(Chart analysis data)
--- START ---
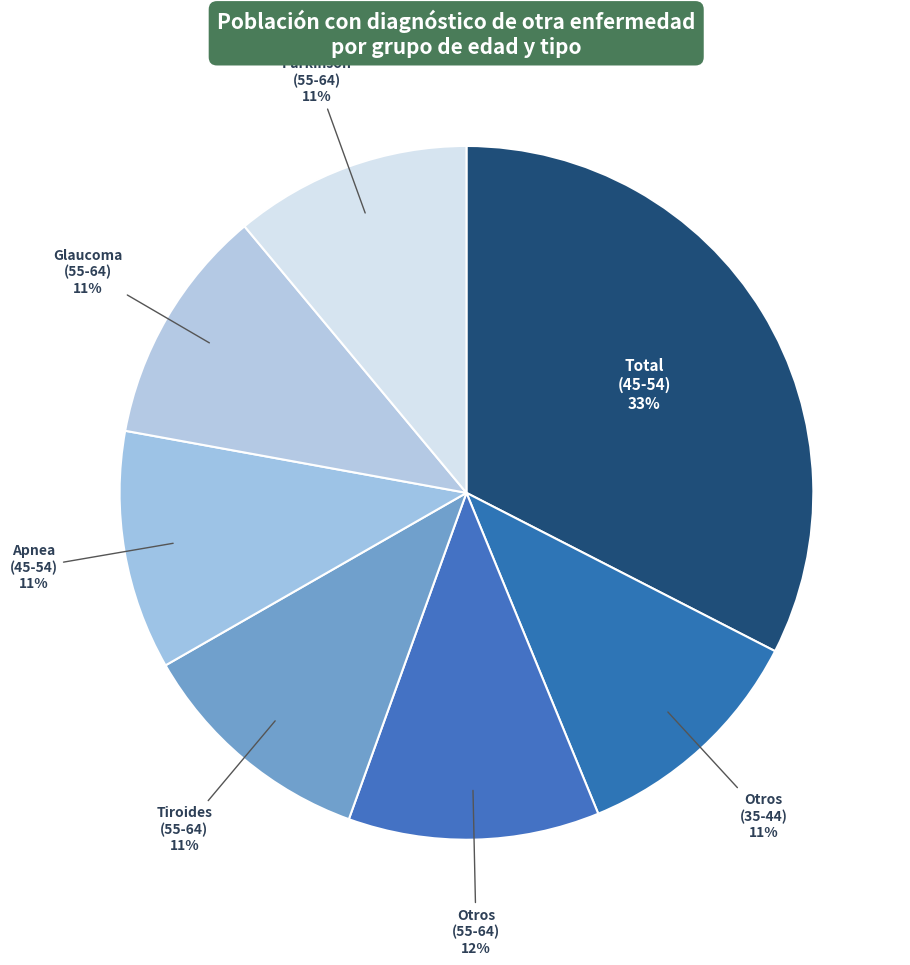

How many segments does this pie chart have?

7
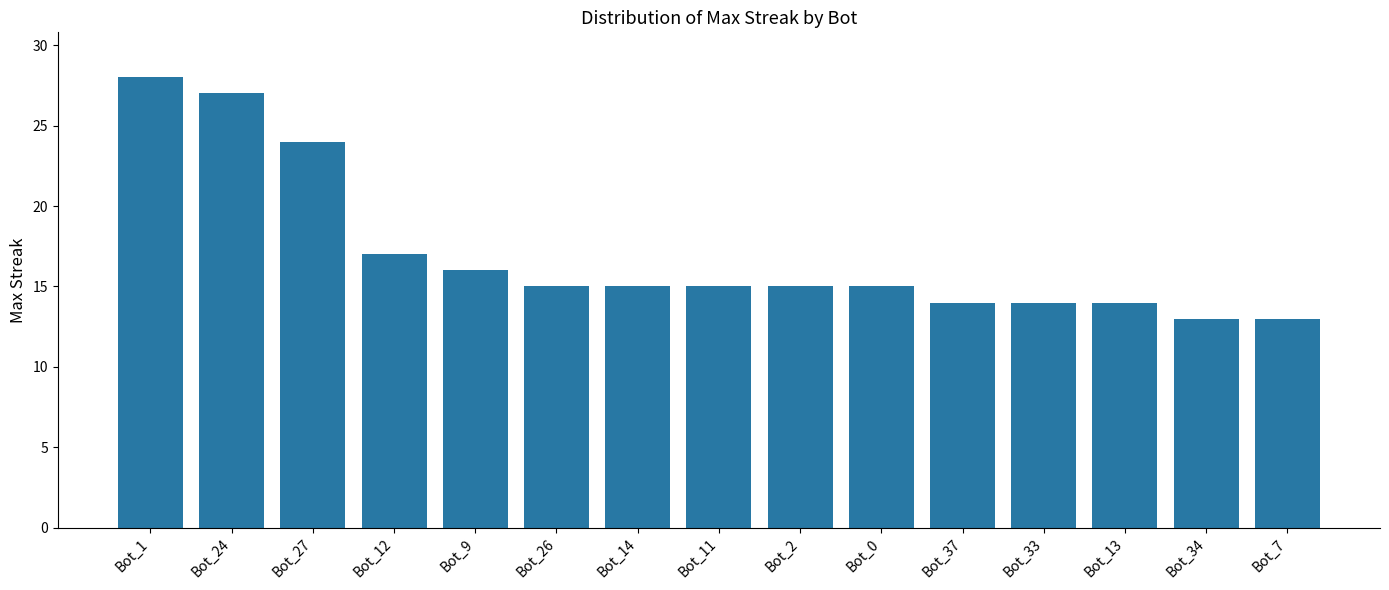

Count the number of categories in the chart.

15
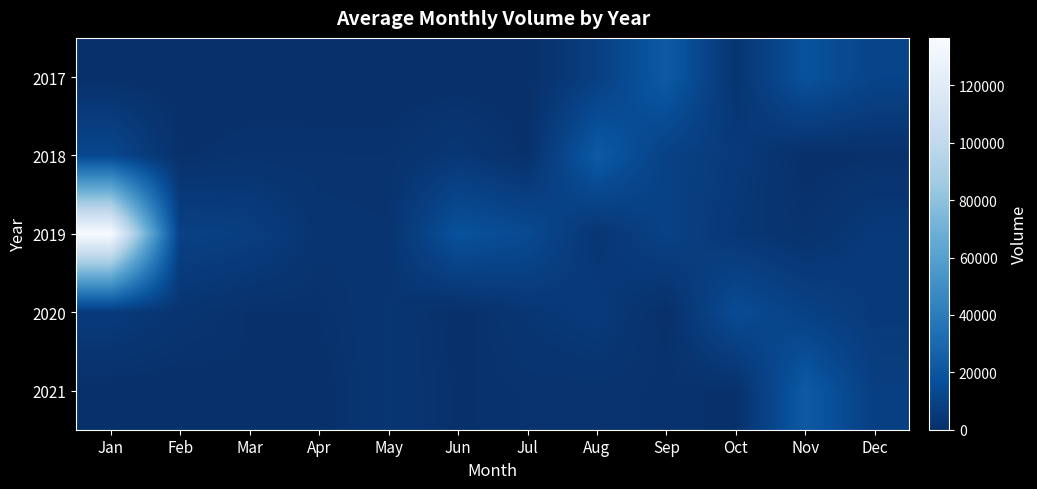

Which series changed the most between Jan and Apr?

2019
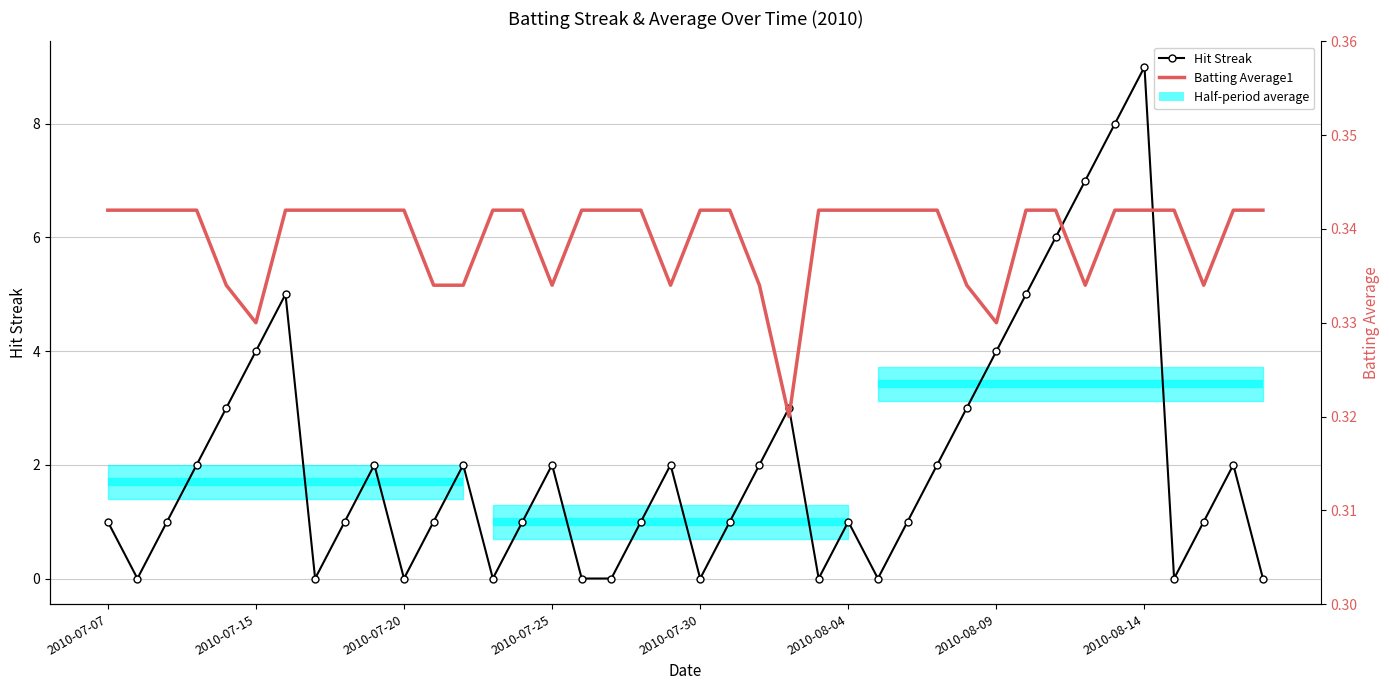

At how many categories does at least one series exceed 2?

11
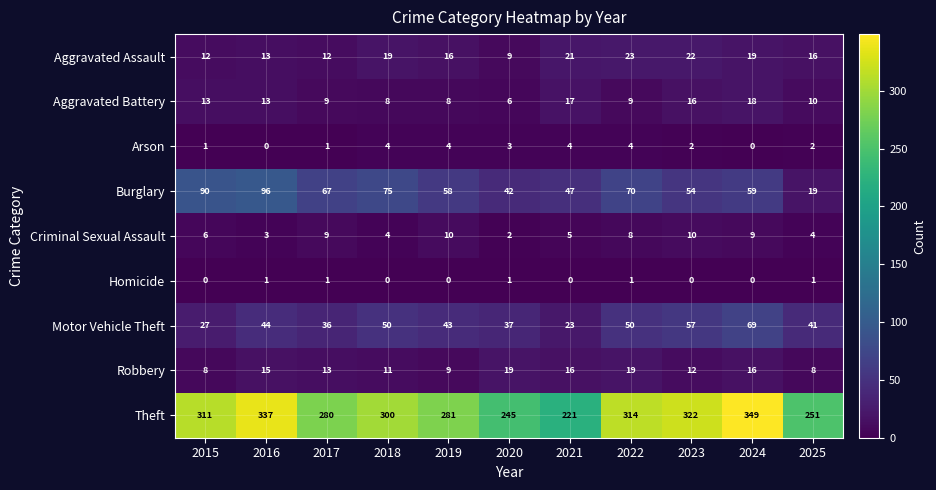

What is the maximum value shown in the chart?

349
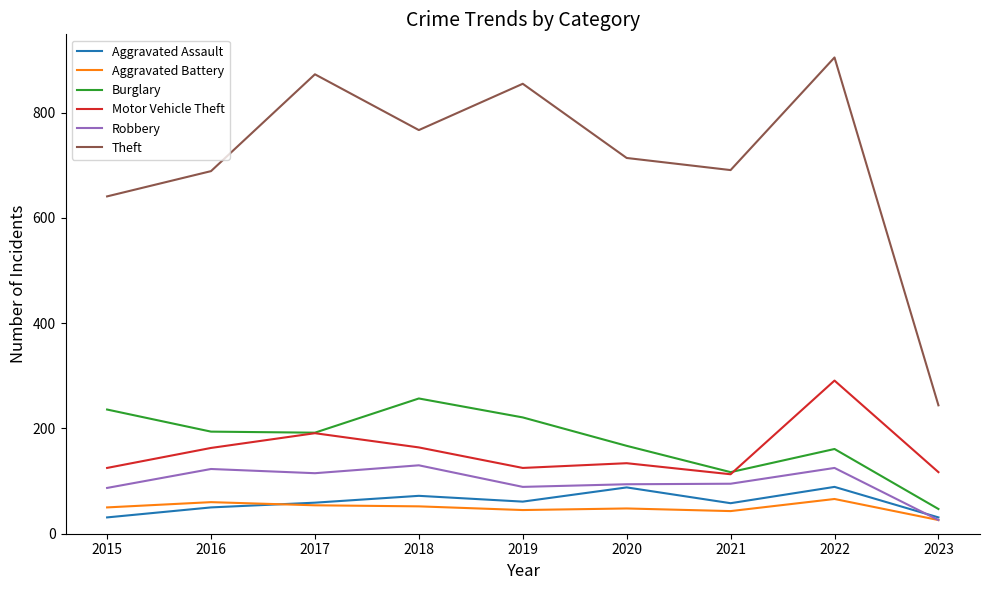

True or false: Aggravated Battery and Motor Vehicle Theft cross at least once.

False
--- END ---
## TASK TO CARRY OUT
Return every line of the listing above verbatim, omitting the pictures.

## ANSWER BOX
How many segments does this pie chart have?

7

Count the number of categories in the chart.

15

Which series changed the most between Jan and Apr?

2019

At how many categories does at least one series exceed 2?

11

What is the maximum value shown in the chart?

349

True or false: Aggravated Battery and Motor Vehicle Theft cross at least once.

False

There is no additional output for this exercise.